Marcado na adolescência pela Revista Playboy e pelos livros sobre campos de concentração que encontrou na biblioteca do pai, Miguel Rio Branco capta na sua obra ‘purgatório’ os corpos do Homem, sua glória, mas especialmente seu cansaço, suas rugas e suas cicatrizes, sua modéstia, mas ainda mais seu exibicionismo. Tal como acontece com Le Caravaggio (1571-1610), as crianças têm as mãos sujas. Assim como o fotógrafo inglês Bill Brandt (1904-1983) que ele admira, não hesita em mostrar o corpo feminino nu, truncado ou distorcido. Todas essas imagens estão admiravelmente encenadas nos livros e cadernos que ele concebe como meio de expressão essencial e que fazem parte de seu discurso poético sobre as ruínas do mundo.

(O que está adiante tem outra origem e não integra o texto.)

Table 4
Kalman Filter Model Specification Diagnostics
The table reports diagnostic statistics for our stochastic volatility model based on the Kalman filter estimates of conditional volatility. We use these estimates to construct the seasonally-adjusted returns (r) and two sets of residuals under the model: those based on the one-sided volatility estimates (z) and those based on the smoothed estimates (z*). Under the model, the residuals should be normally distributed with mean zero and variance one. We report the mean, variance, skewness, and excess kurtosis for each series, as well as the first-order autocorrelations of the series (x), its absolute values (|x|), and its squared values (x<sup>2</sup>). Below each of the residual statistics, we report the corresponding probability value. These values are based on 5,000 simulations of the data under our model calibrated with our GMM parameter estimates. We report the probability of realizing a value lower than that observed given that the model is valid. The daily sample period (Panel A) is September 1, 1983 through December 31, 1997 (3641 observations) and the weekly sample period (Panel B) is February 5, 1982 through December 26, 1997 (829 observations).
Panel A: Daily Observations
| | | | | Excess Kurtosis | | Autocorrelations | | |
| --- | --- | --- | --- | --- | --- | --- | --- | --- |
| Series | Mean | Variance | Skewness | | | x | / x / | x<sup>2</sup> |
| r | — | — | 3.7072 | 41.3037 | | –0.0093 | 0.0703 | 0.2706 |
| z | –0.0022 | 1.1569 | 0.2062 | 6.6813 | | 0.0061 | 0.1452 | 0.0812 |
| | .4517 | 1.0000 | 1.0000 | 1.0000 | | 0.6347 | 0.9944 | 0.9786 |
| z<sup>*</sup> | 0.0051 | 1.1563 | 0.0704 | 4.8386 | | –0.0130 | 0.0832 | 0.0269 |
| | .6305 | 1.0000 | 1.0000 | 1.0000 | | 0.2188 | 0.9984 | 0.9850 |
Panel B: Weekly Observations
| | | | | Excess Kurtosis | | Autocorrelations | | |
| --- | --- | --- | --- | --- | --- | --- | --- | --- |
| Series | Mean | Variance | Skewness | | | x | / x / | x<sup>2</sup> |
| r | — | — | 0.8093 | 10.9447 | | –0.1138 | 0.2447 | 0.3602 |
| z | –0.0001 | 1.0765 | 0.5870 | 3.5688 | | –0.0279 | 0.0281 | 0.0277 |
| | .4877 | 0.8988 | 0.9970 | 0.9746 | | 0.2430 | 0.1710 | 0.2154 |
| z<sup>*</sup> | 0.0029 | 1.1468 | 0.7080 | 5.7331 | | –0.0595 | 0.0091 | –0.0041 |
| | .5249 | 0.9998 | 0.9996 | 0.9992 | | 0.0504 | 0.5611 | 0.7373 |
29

A capacidade de escutar o mínimo ruído

“Apenas um pequeno número de nós, em meio aos grandes eventos desta sociedade, ainda ingenuamente se pergunta o que eles estão fazendo com o mundo e o que estão armando contra nós. Essas pessoas querem decifrar o céu ou as imagens, ir atrás das profundezas e do infinito de estrelas. E dessas telas pintadas, como crianças procuram as aberturas em uma cerca, tentam olhar pelas frestas deste mundo”. Georges Bataille é frequentemente citado quando lemos sobre Miguel Rio Branco e seu “realismo exorbitante”.  Miguel Rio Branco avança com os olhos bem abertos. Através de seu trabalho aprendemos, confiantes ou com medo, a existência de caminhos desconhecidos. Fotografar, pintar, criar em geral é uma jornada vital para manter os olhos bem abertos e apreender o mundo. Ele nos fala sobre os lugares onde sua liberdade é exercida. Mostra-nos este tempo de escuta extrema onde é preciso ouvir, como um nômade no deserto, o menor ruído do mundo. E dessa experiência você nem sempre sairá ileso.

 

No dia 8 de dezembro, o Instituto Moreira Sales (IMS) inaugurou na sua sede da Avenida Paulista, a bela exposição de Miguel Rio Branco  “Palavras cruzadas, sonhadas, rasgadas, roubadas, usadas, sangradas”,  a exposição inclui o lançamento de um livro fotográfico. Na mesma data da abertura, também foi feita uma live com o fotógrafo no canal Instituto Moreira Salles no YouTube, com a participação do curador da exposição e coordenador do espaço IMS Contemporary Photography, Thyago Nogueira. Gravada, a live segue disponível.